En aquel tiempo, mientras Jesús enseñaba en el Templo, los escribas y los fariseos le traen una mujer sorprendida en adulterio, y, colocándola en medio, le dijeron: «Maestro, esta mujer ha sido sorprendida en flagrante adulterio. La ley de Moisés nos manda apedrear a las adúlteras; tú, ¿qué dices?». Pero Jesús, inclinándose, escribía con el dedo en el suelo. Como insistían en preguntarle, se incorporó y les dijo: «El que esté sin pecado, que le tire la primera piedra». E inclinándose otra vez, siguió escribiendo. Ellos, al oírlo, se fueron escabullendo uno a uno, empezando por los más viejos. Y quedó solo Jesús, con la mujer en medio, que seguía allí delante. Jesús se incorporó y le preguntó: «Mujer, ¿dónde están tus acusadores?; ¿ninguno te ha condenado?». Ella contestó: «Ninguno, Señor». Jesús dijo: «Tampoco yo te condeno. Anda, y en adelante no peques más».

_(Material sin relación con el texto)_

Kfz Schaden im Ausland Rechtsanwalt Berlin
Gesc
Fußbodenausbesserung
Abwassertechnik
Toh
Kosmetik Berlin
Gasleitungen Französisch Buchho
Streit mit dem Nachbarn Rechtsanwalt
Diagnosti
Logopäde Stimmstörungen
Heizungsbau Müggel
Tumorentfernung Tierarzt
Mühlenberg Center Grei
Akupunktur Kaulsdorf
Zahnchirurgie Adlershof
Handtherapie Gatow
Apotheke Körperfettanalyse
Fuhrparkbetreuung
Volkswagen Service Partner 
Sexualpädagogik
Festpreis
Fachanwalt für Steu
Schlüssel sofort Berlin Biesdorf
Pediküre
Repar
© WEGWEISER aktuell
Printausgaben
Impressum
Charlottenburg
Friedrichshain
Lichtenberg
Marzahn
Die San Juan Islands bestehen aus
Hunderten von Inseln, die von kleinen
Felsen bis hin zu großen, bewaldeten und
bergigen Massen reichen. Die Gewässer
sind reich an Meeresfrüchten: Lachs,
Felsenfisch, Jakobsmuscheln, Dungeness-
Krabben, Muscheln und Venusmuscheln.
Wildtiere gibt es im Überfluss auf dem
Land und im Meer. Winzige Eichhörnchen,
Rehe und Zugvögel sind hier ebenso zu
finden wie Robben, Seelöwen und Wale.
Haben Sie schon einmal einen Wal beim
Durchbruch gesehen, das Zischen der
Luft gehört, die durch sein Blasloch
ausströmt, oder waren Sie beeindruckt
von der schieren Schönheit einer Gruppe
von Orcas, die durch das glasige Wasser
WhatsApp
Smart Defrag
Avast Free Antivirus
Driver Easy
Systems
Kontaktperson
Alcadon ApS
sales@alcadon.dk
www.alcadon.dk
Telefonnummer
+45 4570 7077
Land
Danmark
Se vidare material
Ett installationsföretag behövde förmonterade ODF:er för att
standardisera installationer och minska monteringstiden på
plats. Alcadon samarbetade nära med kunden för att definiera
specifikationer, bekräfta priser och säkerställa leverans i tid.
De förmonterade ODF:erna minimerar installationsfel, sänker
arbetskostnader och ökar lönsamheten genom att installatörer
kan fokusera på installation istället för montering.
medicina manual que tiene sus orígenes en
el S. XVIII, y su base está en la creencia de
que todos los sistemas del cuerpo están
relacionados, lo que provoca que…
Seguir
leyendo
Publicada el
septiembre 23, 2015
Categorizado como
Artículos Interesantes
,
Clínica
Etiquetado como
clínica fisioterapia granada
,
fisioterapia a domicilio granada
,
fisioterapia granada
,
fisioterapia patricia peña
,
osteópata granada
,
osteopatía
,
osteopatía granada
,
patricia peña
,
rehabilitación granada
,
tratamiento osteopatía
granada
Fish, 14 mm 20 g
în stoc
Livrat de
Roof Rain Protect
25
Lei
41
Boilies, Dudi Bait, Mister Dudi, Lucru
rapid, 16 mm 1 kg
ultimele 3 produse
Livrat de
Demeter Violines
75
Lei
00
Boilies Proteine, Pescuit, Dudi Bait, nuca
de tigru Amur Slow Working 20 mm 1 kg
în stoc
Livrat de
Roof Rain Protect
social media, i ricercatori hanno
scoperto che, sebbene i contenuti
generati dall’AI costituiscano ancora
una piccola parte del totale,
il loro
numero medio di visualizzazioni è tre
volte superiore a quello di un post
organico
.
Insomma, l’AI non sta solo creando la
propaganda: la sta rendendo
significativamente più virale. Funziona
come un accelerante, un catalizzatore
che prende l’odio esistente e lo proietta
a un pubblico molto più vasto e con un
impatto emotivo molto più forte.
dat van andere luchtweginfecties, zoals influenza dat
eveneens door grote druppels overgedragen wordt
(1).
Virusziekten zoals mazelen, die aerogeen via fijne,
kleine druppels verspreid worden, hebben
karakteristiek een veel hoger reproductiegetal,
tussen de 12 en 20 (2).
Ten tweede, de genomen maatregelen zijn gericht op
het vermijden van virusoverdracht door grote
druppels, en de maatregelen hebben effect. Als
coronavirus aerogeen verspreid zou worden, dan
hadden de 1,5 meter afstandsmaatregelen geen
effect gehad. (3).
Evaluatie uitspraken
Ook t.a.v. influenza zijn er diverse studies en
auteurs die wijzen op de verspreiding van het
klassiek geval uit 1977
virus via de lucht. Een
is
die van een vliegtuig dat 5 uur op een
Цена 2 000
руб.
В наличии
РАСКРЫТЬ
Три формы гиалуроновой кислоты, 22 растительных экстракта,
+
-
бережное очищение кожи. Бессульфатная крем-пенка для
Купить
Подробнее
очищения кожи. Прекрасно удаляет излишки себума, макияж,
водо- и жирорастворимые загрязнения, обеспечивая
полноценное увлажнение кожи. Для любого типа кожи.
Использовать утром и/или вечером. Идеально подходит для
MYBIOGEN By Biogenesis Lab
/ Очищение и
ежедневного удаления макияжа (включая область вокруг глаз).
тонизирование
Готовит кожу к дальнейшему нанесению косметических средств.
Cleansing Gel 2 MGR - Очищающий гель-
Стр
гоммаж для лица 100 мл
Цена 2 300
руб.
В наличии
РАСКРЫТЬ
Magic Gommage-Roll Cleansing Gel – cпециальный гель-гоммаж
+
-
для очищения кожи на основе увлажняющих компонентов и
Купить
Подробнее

Jesús, este evangelio siempre me ha asombrado. Te muestran a una mujer sorprendida en adulterio, una mujer a la que según la ley de Moisés tendrían que apedrear, y ante la pregunta de “¿Tú, qué dices?”, te pones a escribir en el suelo.

Jesús, ¿qué escribes en él? Tuvo que ser algo gordo porque, después de tus garabatos, los que condenaban a la mujer por su pecado se marcharon sin rechistar. ¿No será, Jesús, que escribiste los pecados de ellos en la arena? ¿No será que se reconocieron pecadores por lo que les mostraste? ¿No será que se dieron cuenta de que conocías cada una de sus faltas?

Jesús, ando siempre fijándome en las cosas que hacen los demás, señalando y acusando a los otros, pero olvidando lo que hay en mi corazón. ¡Y es que hay tantas veces en las que no te quiero…! Jesús, que no me avergüence de confesar todo lo que me aleja de ti, porque, como dices a la adúltera, no me condenas, me amas y me lanzas a vivir en verdad y sin pecar más.

Gracias por no condenarme, por darme siempre una nueva oportunidad. Gracias por regalarme esta Cuaresma para hacerme consciente de tu infinita bondad. Gracias, Jesús, por demostrarme que conoces hasta el fondo de mis entrañas; que conoces todos y cada uno de mis pecados. Ayúdame a descubrir tu misericordia y a acercarme a ti, con humildad, para no pecar más. Amén.

Piensa qué cosas te han alejado de Dios y dale gracias porque nunca te condena.